Fridtjof Nansen

Fridtjof Nansen 1896 – 1920
The return of Nansen and the Fram after the three-year expedition was a national event, with flag-waving crowds and celebrations throughout the country. After his crossing of Greenland in 1888 and then the Fram expedition, Nansen became an internationally-acknowledged polar scientist and his fame helped Norway to emerge successfully in 1905 from the union with Sweden. Nansen became a good friend of the new Norwegian royal couple Haakon and Maud and he was the first Norwegian ambassador to Great Britain 1906-08, when he also became a friend of King Edward VII. He was appointed professor in zoology in 1897 at the University in Oslo, but was now more interested in oceanography. In 1908 he became the first professor in oceanography in Scandinavia, but he did not find the time to teach. Although he was a scientist at heart, various diplomatic and humanitarian missions now took over most of his time. Nansen had married singer and pioneer of women’s skiing Eva Sars (1858-1907) in 1889 and their daughter Liv was only a few months old when the Fram expedition started. They had four more children, before Eva died of pneumonia in 1907.

Fridtjof Nansen 1920-1930
During the I stWorld War Nansen was sent to the USA to help secure supplies for neutral Norway.
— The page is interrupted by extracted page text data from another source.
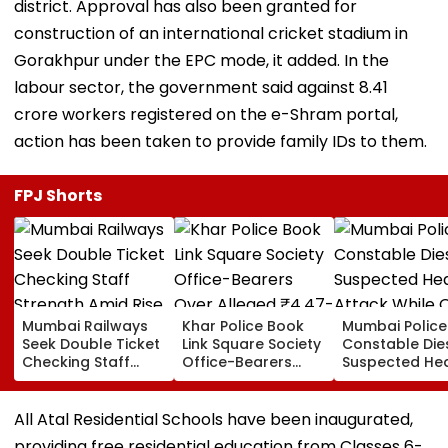
district. Approval has also been granted for
construction of an international cricket stadium in
Gorakhpur under the EPC mode, it added. In the
labour sector, the government said against 8.41
crore workers registered on the e-Shram portal,
action has been taken to provide family IDs to them.
FPJ Shorts
Mumbai Railways
Khar Police Book
Mumbai Police
Seek Double Ticket
Link Square Society
Constable Die
Checking Staff
Office-Bearers
Suspected He
Strength Amid Rise
Over Alleged ₹4.47-
Attack While 
In AI-Generated
Crore Property Tax
Duty Outside
Fake Tickets
Default
Salman Khan’
All Atal Residential Schools have been inaugurated,
Residence
providing free residential education from Classes 6-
The atrocities of the war made him a strong supporter of the League of Nations (later the United Nations). In 1920 he was appointed High Commissioner for the repatriation of Russian and German prisoners of war and he afterwards threw himself into work to alleviate victims of famine in Russia. In 1922 he was appointed the League of Nation’s first High Commissioner for Refugees, at the same time as the Nansen Passport was created, to help stateless refugees flee to new countries. This refugee travel document in one man’s name helped such people as Igor Stravinsky, Sergey Rachmaninov, Marc Chagall and Anna Pavlova, as well as thousands of others, to move to new countries and new lives. That Autumn Nansen was awarded the Nobel Peace Prize for his work. His last major effort was to help Armenian refugees from Turkey, for which he is dearly remembered in Armenia today. He died in 1930.